▼
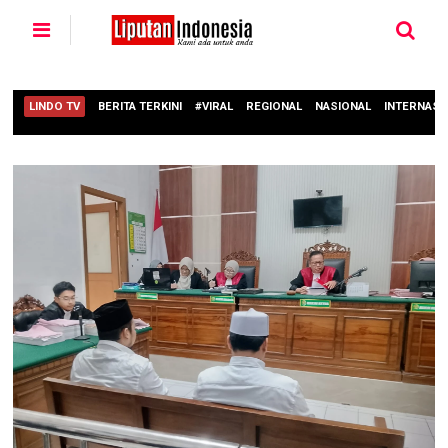
LINDO TV
BERITA TERKINI
#VIRAL
REGIONAL
NASIONAL
INTERNASI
▲
--- Your assignment ---
Give back the material above word for word; no picture belongs in it.

--- Written solution ---
LINDO TV
BERITA TERKINI
#VIRAL
REGIONAL
NASIONAL
INTERNASI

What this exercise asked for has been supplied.